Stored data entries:
=== Begin Enclosure ===

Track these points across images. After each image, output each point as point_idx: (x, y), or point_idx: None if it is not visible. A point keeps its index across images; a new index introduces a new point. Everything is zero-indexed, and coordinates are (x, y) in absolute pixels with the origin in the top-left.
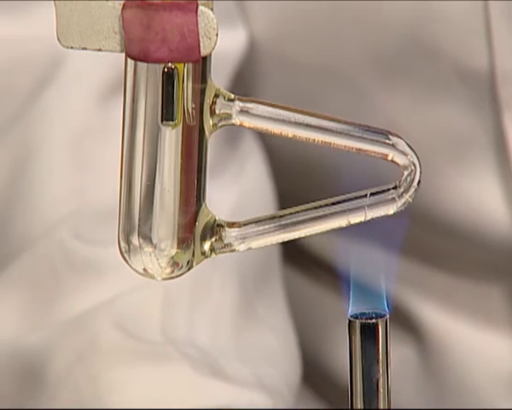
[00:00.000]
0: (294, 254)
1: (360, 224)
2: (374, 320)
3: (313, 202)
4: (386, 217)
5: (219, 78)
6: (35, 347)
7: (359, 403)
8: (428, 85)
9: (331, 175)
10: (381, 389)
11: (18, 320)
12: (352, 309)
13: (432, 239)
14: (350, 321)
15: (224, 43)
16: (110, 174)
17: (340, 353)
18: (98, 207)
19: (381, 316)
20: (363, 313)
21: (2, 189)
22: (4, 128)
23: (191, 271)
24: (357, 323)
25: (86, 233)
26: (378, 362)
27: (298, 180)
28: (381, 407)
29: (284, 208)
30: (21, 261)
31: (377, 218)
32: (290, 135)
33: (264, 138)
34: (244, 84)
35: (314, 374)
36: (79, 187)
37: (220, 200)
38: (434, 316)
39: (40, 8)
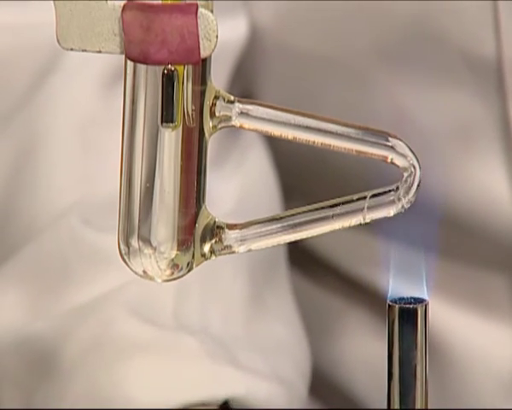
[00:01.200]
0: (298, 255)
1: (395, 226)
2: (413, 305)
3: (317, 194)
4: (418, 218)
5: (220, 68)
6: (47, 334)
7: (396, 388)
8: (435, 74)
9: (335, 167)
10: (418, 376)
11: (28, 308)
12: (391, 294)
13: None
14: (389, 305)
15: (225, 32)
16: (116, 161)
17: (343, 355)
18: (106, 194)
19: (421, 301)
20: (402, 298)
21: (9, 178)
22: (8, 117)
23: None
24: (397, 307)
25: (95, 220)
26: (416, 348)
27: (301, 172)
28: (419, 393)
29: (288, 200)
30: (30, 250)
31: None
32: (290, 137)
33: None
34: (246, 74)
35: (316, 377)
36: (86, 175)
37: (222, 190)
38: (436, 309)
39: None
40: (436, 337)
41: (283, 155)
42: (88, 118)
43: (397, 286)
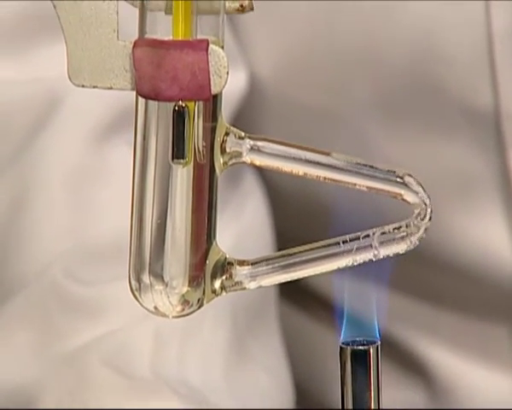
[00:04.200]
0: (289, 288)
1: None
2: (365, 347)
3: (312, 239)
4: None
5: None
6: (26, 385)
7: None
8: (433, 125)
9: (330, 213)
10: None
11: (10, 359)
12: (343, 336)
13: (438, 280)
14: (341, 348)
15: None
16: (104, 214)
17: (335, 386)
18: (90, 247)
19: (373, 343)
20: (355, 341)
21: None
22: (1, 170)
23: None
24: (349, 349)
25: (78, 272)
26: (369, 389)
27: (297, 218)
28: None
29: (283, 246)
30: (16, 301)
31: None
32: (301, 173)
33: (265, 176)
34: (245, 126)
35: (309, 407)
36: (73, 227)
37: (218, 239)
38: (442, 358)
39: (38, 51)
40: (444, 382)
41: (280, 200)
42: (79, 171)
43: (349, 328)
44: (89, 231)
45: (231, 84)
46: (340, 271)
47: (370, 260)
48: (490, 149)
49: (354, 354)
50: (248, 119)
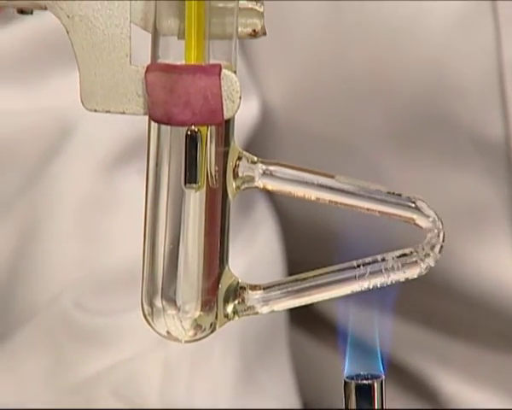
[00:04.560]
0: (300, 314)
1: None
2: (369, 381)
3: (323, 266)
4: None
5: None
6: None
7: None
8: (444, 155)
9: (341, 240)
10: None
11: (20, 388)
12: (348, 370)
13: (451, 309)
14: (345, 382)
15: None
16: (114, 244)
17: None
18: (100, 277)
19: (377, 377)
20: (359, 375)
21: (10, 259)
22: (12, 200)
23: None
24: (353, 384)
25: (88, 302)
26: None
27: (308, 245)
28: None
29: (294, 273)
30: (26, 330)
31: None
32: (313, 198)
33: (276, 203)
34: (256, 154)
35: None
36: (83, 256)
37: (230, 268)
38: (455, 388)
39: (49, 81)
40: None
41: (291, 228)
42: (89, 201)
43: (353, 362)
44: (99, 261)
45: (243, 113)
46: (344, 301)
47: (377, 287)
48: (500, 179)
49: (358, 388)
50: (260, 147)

=== End Enclosure ===
=== Begin Enclosure ===

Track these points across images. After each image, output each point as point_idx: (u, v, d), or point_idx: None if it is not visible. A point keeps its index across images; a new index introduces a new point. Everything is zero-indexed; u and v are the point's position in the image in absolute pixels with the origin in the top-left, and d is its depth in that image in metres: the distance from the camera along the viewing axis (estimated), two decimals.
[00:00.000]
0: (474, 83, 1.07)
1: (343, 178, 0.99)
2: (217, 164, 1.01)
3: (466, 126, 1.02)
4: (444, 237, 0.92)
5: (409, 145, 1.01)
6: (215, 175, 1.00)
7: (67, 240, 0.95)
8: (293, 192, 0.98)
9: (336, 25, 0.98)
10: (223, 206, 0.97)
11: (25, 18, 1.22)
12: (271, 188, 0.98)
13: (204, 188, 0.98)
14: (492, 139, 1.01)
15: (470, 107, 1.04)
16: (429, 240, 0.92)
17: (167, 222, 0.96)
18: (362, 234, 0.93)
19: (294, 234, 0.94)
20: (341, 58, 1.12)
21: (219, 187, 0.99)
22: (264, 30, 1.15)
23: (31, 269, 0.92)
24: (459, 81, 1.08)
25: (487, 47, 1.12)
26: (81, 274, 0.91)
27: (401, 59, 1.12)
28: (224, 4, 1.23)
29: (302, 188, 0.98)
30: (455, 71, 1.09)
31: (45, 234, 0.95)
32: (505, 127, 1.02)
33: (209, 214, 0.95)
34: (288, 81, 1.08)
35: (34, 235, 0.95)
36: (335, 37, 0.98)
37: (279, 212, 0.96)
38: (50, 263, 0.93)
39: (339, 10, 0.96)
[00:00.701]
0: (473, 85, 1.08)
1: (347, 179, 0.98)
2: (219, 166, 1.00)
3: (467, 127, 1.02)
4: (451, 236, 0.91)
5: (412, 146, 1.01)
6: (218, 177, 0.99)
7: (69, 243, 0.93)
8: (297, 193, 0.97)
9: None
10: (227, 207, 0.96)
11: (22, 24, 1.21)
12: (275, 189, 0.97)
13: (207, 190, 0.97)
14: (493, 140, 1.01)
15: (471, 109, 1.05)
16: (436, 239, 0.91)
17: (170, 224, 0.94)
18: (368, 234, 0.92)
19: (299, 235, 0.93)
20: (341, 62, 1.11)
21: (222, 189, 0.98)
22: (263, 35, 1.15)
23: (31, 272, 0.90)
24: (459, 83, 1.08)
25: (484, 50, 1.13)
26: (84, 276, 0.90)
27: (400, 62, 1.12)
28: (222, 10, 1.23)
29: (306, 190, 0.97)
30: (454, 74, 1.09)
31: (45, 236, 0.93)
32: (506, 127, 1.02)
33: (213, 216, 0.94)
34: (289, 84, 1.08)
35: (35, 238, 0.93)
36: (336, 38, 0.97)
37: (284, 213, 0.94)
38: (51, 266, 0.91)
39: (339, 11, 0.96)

=== End Enclosure ===

§ WHAT TO WORK ON: Give again the stretch of lines above from the one with "in the top-left." through the one with "15: (224, 43)", both ends kept, and copy no pictures.

§ FINAL ANSWER:
Track these points across images. After each image, output each point as point_idx: (x, y), or point_idx: None if it is not visible. A point keeps its index across images; a new index introduces a new point. Everything is zero-indexed, and coordinates are (x, y) in absolute pixels with the origin in the top-left.
[00:00.000]
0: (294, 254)
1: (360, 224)
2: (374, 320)
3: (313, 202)
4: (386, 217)
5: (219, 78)
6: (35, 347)
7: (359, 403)
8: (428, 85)
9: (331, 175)
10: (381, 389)
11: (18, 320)
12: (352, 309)
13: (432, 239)
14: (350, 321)
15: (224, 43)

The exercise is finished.